With so much ETF trading, there are a number of funds that are traded lightly, which creates one of the biggest risks in ETFs. Their bid ask spread can be quite wide. Whenever a security is not widely traded, investors may have difficulty selling their ETFs if they wish. Without ready buyers, you may have to lower your price more than you expected to make a sale. The same can happen when you buy. Without a widely traded market, investors can find unfulfilled orders there unless they adjust the price well above the current bid-ask price.
Stocks bought on a very volatile day – for example, when a news index fell 5% on a news item on an otherwise trading day plate – can have a significant impact on long-term performance. This is especially true for an ETF that does not experience sufficient trading volume. Look for at least 100,000 average stocks traded per day. More is better.
Narrowly focused ETFs
Restricted sector funds have a problem, as the diversification requirements of the Securities and Exchange Commission (SEC) place restrictions on building a portfolio. The basic rules of all mutual funds (including ETFs) are as follows:
o No security can represent more than 25% of the portfolio; and
o Securities with more than 5% share cannot constitute more than 50% of the fund.
For ETFs based on a tightly targeted index, these rules make it more difficult to match the underlying index.

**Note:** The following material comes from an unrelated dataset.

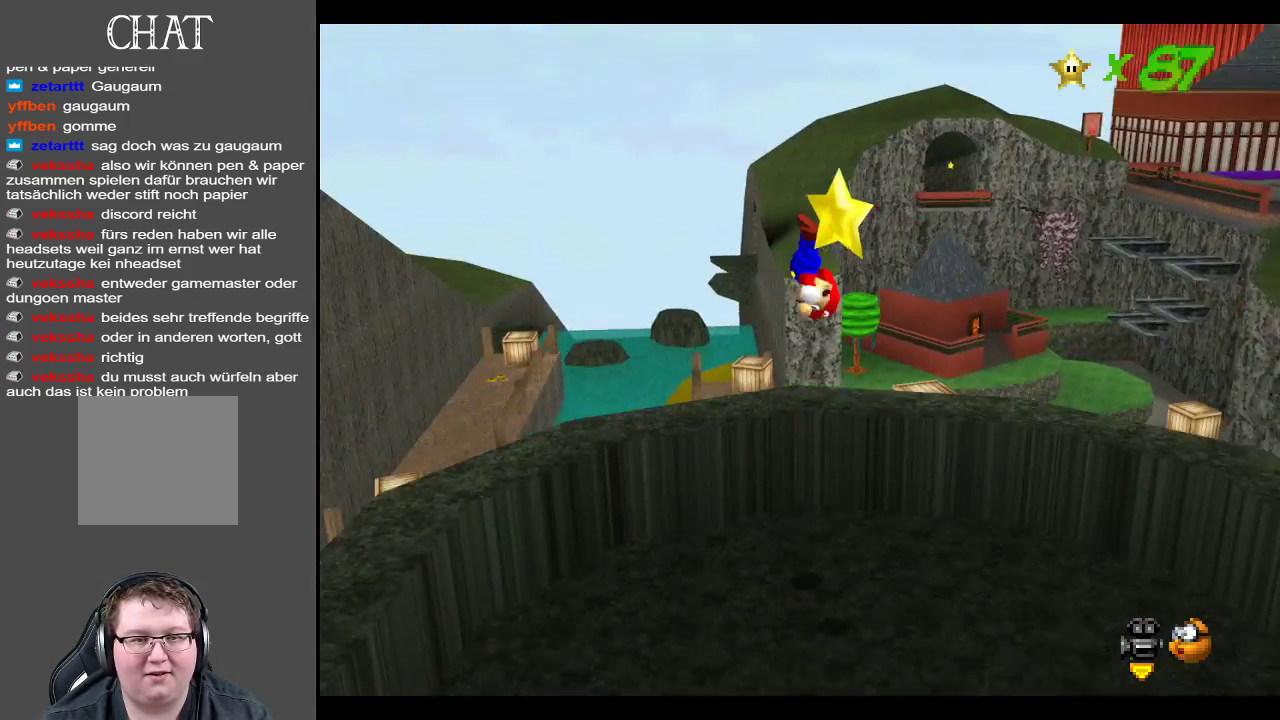
{"buttons": [], "left_stick": "center", "right_stick": "center", "events": [[50, "A", "up"], [117, "B", "up"]]}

Building an ETF portfolio can lead you to unintentionally overweight a stock or sub-sector. One of the advantages of an ETF is that you are able to gain exposure to a wider spectrum of the market or to a specific sector. However, each ETF is made up of individual stocks that might change your original intent by giving you more exposure to a specific stock or sub-sector. Make sure you understand the underlying composition of the index and the securities within the ETF to avoid running the risk of double hedging.
The bottom line
Knowing your ETF risk is part of your due diligence when evaluating an investment opportunity in an exchange traded fund. While each of these risks could be considered a minor issue, they can add up to create enough risk to change your final decision. Reduce your ETF risk by knowing what you are buying.